A servidão do trabalhador segundo as leis da economia política
Leia trechos dos Manuscritos económico-filosóficos, de Karl Marx, publicados em O essencial de Marx e Engels (Organização de Marcello Musto, tradução de Jesus Ranieri com revisão da tradução de Nélio Schneider).
O texto teórico mais relevante do “jovem Marx”, redigido entre maio e agosto de 1844, documenta sua descoberta da economia política e contém uma primeira exposição crítica da lógica da sociedade capitalista.
Publicado em 1932, um ano antes de Adolf Hitler chegar ao poder na Alemanha, os Manuscritos econômico-filosóficos constituem uma das obras mais conhecidas e debatidas de Marx em todo o mundo.
(…)
O trabalhador se torna tanto mais pobre quanto mais riqueza produz, quanto mais a sua produção aumenta em poder e extensão. O trabalhador se torna uma mercadoria tanto mais barata quanto maior a quantidade de mercadorias que ele cria. Com a valorização do mundo das coisas aumenta em proporção direta a desvalorização do mundo humano. O trabalho não produz somente mercadorias; ele produz a si mesmo e o trabalhador como mercadoria, e isto na proporção em que ele de fato produz mercadorias.

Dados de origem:
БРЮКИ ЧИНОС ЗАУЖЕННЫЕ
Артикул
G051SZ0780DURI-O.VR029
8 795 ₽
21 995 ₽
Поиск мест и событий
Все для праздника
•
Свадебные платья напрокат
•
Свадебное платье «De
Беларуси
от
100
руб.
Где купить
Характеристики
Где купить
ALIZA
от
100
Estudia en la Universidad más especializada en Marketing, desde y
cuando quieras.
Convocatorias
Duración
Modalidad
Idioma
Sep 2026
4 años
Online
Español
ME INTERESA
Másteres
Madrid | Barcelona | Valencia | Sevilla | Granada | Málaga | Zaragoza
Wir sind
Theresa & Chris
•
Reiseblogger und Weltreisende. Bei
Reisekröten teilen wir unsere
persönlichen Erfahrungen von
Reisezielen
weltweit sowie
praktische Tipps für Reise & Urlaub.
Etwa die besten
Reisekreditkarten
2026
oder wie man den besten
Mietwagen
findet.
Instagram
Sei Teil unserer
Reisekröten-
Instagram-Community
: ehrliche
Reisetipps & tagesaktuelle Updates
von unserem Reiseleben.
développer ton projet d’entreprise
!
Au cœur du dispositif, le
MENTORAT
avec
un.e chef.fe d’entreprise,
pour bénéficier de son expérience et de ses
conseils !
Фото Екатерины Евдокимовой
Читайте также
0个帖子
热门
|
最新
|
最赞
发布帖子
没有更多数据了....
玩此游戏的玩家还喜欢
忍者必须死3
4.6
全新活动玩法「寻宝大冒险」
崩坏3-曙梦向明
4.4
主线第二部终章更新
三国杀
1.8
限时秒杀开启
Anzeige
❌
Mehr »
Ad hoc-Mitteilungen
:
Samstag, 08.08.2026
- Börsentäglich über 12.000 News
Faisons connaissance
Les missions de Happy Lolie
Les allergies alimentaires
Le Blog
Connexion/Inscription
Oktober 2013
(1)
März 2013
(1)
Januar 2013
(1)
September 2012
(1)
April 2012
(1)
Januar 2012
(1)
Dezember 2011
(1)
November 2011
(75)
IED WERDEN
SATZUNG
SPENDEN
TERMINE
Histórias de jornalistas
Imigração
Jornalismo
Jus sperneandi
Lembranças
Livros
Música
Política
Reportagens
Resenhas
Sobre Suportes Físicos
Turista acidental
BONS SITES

**EXERCÍCIO 1**
De acordo com o trecho sobre a servidão do trabalhador, em que meses de 1844 Marx redigiu esse texto?
**EXERCÍCIO 2**
Transcreva do trecho sobre a servidão do trabalhador a parte que começa em “A servidão do” e termina em “da sociedade capitalista.”.

**RESPOSTA 1**
Entre maio e agosto de 1844.

**RESPOSTA 2**
A servidão do trabalhador segundo as leis da economia política
Leia trechos dos Manuscritos económico-filosóficos, de Karl Marx, publicados em O essencial de Marx e Engels (Organização de Marcello Musto, tradução de Jesus Ranieri com revisão da tradução de Nélio Schneider).
O texto teórico mais relevante do “jovem Marx”, redigido entre maio e agosto de 1844, documenta sua descoberta da economia política e contém uma primeira exposição crítica da lógica da sociedade capitalista.